GIVEN EXERCISE 1:
Determine whether each statement below agrees with the computer storage media passage. Answer yes or no for each, and quote the deciding words of the passage exactly.
(a) Computer storage media includes a carrier wave.
(b) The system memory 2404 is an example of computer storage media.
(c) Universal serial bus ports are named as a suitable communication connection.
GIVEN EXERCISE 2: According to the computer storage media passage, what do the communication connections 2416 allow?
GIVEN EXERCISE 3: List every component, with its reference number, that the computer storage media passage identifies as an example of computer storage media.

The aforementioned devices are examples and others may be used. The
computing device 2400 may include one or more communication
connections 2416 allowing communications with other computing
devices 2450. Examples of suitable communication connections 2416
include, but are not limited to, radio frequency transmitter,
receiver, and/or transceiver circuitry; universal serial bus (USB),
parallel, and/or serial ports.
[0329] The term computer readable media as used herein may include
computer storage media. Computer storage media may include volatile
and nonvolatile, removable and non-removable media implemented in
any method or technology for storage of information, such as
computer readable instructions, data structures, or program modules
2408. The system memory 2404, the removable storage device 2409,
and the non-removable storage device 2411 are all computer storage
media examples (e.g., memory storage). Computer storage media may
include RAM, ROM, electrically erasable read-only memory (EEPROM),
flash memory or other memory technology, CD-ROM, digital versatile
disks (DVD) or other optical storage, magnetic cassettes, magnetic
tape, magnetic disk storage or other magnetic storage devices, or
any other article of manufacture which can be used to store
information and which can be accessed by the computing device 2400.
Any such computer storage media may be part of the computing device
2400. Computer storage media does not include a carrier wave or
other propagated or modulated data signal.

PROVIDED MATERIAL:
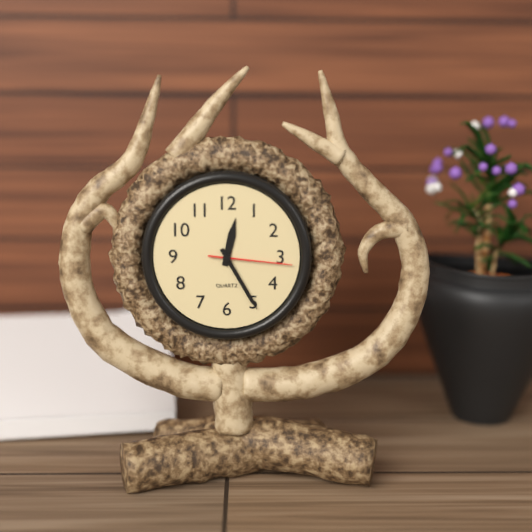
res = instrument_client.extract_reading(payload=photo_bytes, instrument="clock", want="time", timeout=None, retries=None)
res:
* * *
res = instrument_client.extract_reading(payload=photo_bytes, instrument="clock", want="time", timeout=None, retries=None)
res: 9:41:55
--
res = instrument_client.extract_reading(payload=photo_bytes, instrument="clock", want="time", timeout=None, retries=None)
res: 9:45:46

TASK RESPONSE 1:
(a) No: "Computer storage media does not include a carrier wave or other propagated or modulated data signal."
(b) Yes: "The system memory 2404, the removable storage device 2409, and the non-removable storage device 2411 are all computer storage media examples"
(c) Yes: "Examples of suitable communication connections 2416 include, but are not limited to, radio frequency transmitter, receiver, and/or transceiver circuitry; universal serial bus (USB), parallel, and/or serial ports."

TASK RESPONSE 2: They allow communications with other computing devices 2450.

TASK RESPONSE 3:
- System memory 2404
- Removable storage device 2409
- Non-removable storage device 2411